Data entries
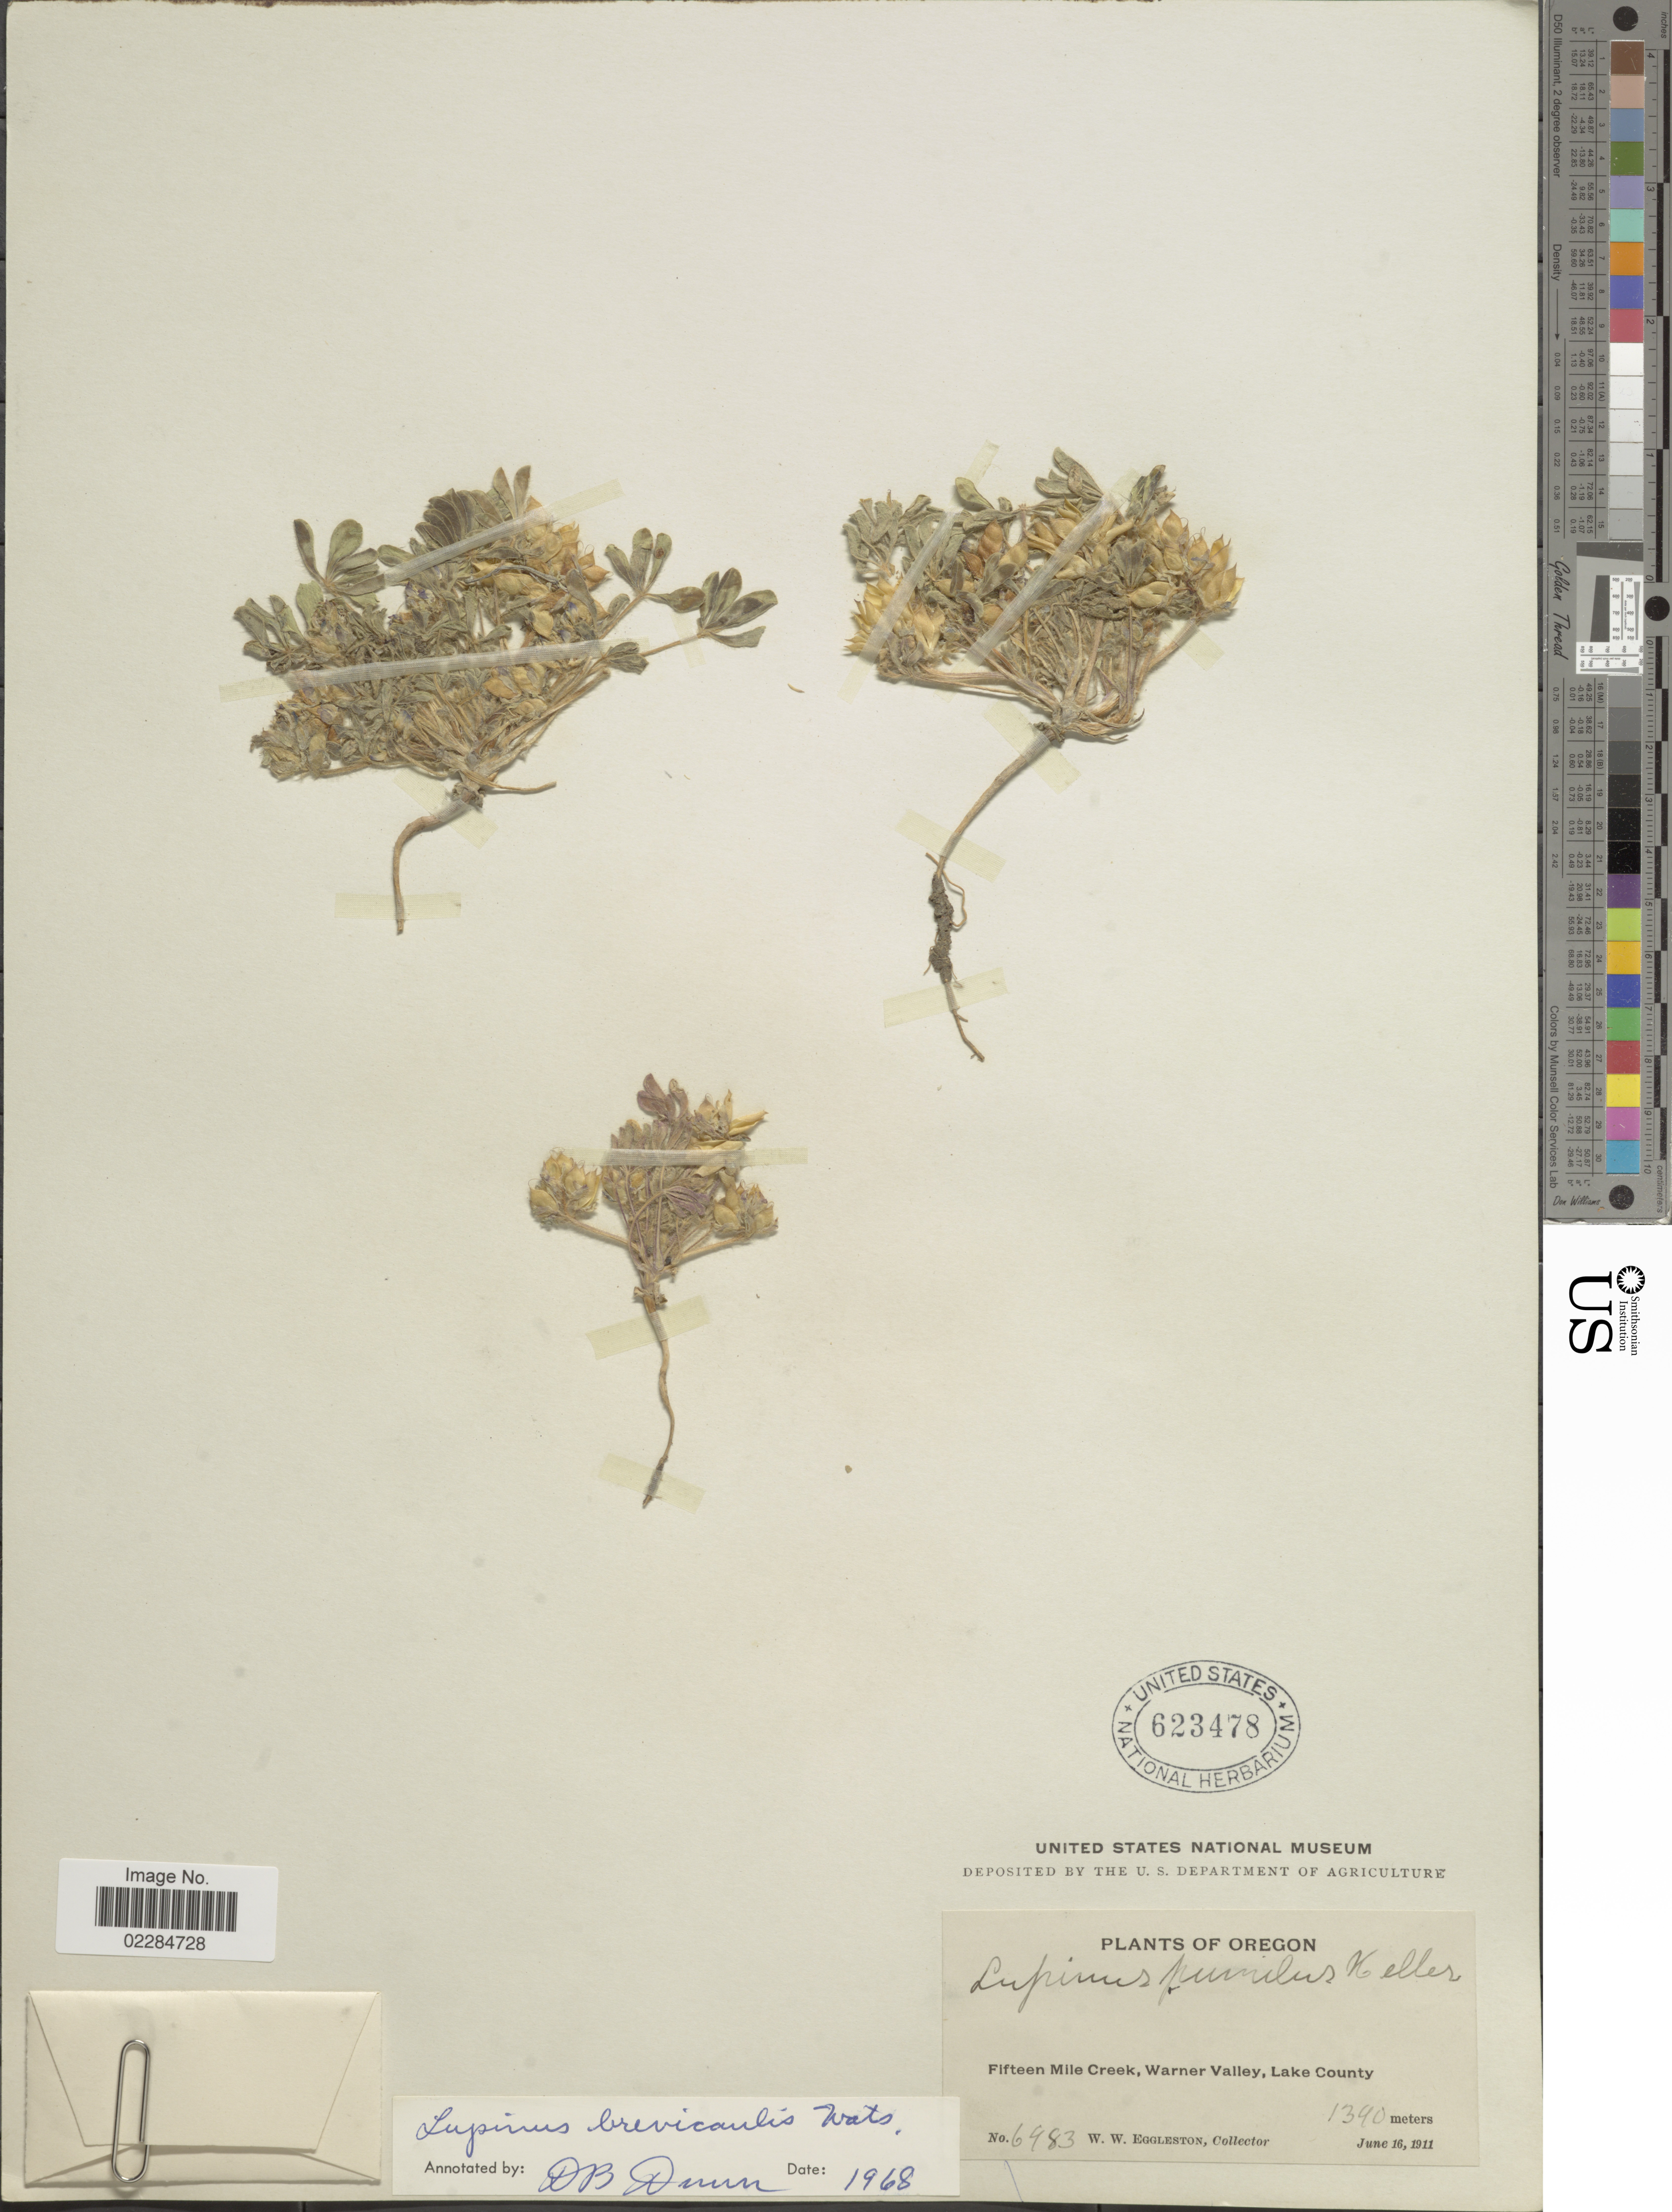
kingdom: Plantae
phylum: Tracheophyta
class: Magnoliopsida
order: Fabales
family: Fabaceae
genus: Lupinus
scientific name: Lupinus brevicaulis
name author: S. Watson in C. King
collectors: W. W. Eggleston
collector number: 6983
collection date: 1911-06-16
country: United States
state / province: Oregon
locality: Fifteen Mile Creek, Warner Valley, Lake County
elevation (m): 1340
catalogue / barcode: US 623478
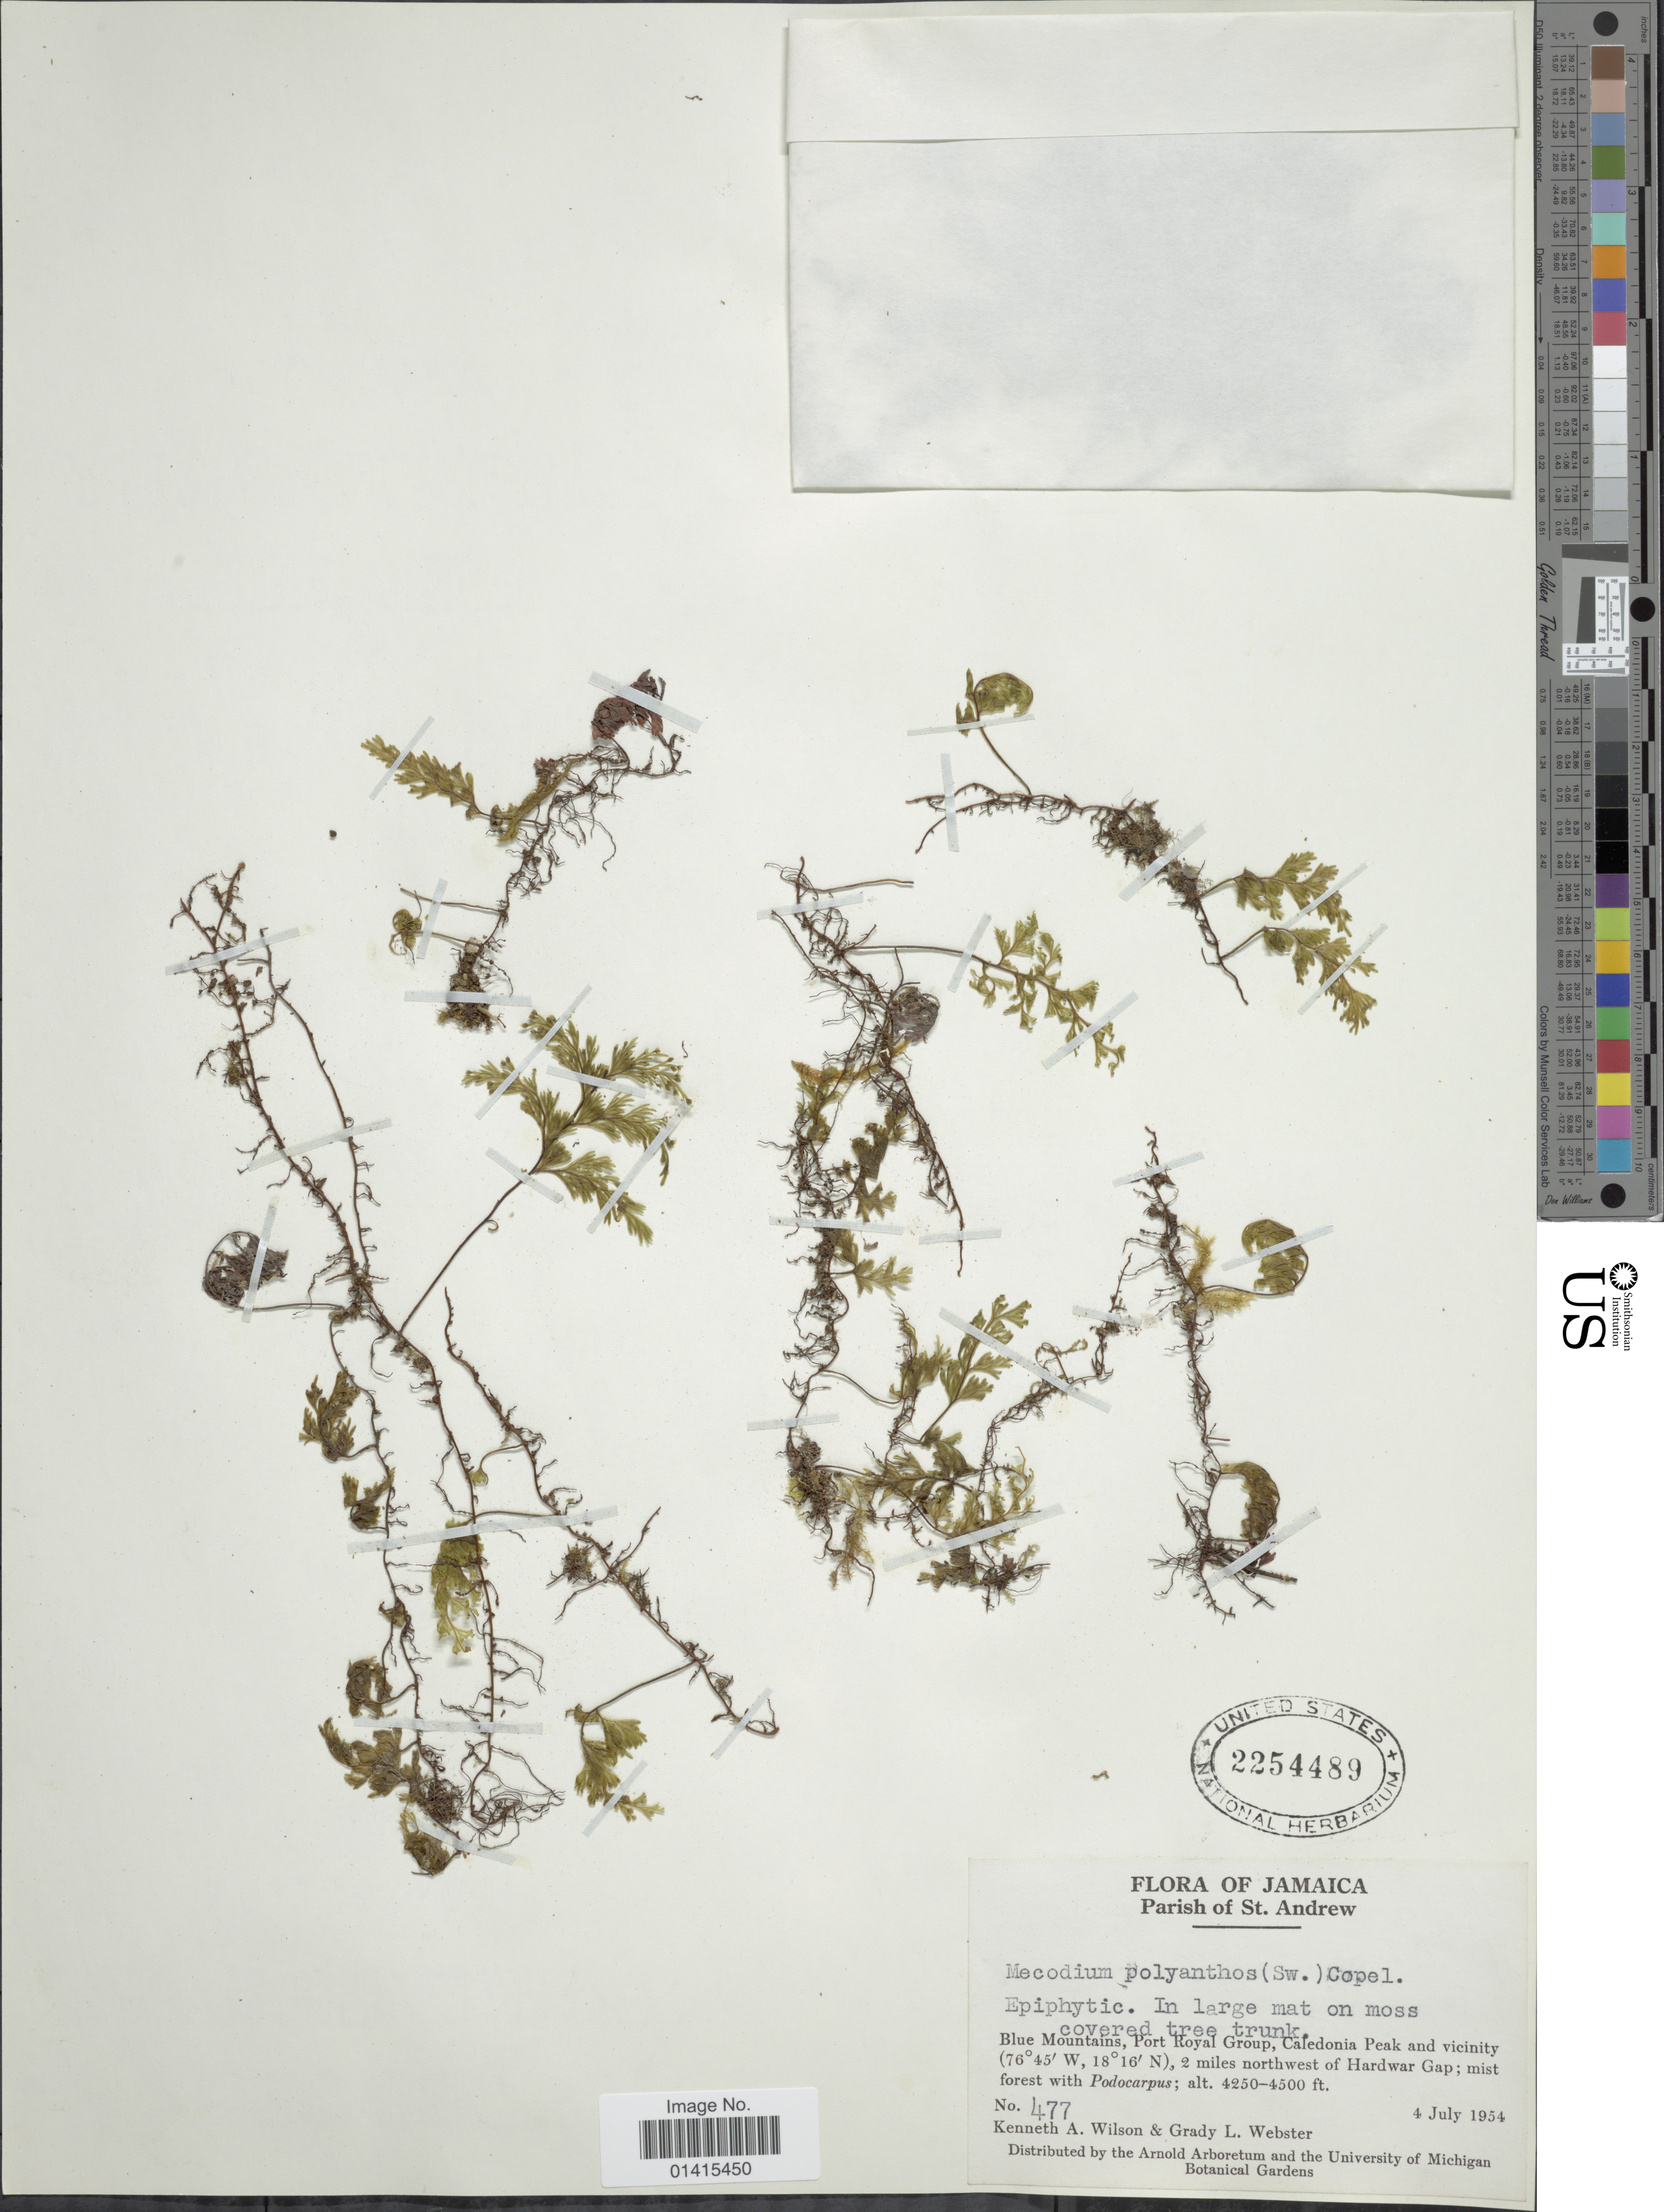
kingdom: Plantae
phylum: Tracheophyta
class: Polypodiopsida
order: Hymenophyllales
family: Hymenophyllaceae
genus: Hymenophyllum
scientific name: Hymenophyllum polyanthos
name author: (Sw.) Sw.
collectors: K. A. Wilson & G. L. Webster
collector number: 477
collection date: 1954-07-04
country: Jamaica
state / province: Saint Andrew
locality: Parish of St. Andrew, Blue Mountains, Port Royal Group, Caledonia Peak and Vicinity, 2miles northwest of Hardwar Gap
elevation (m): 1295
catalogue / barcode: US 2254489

**What is being asked**.
Rewrite all the items above with each "locality" changed to "site" and everything else left as it is. Leave out the pictures.

**Correct result**.
kingdom: Plantae
phylum: Tracheophyta
class: Magnoliopsida
order: Fabales
family: Fabaceae
genus: Lupinus
scientific name: Lupinus brevicaulis
name author: S. Watson in C. King
collectors: W. W. Eggleston
collector number: 6983
collection date: 1911-06-16
country: United States
state / province: Oregon
site: Fifteen Mile Creek, Warner Valley, Lake County
elevation (m): 1340
catalogue / barcode: US 623478
kingdom: Plantae
phylum: Tracheophyta
class: Polypodiopsida
order: Hymenophyllales
family: Hymenophyllaceae
genus: Hymenophyllum
scientific name: Hymenophyllum polyanthos
name author: (Sw.) Sw.
collectors: K. A. Wilson & G. L. Webster
collector number: 477
collection date: 1954-07-04
country: Jamaica
state / province: Saint Andrew
site: Parish of St. Andrew, Blue Mountains, Port Royal Group, Caledonia Peak and Vicinity, 2miles northwest of Hardwar Gap
elevation (m): 1295
catalogue / barcode: US 2254489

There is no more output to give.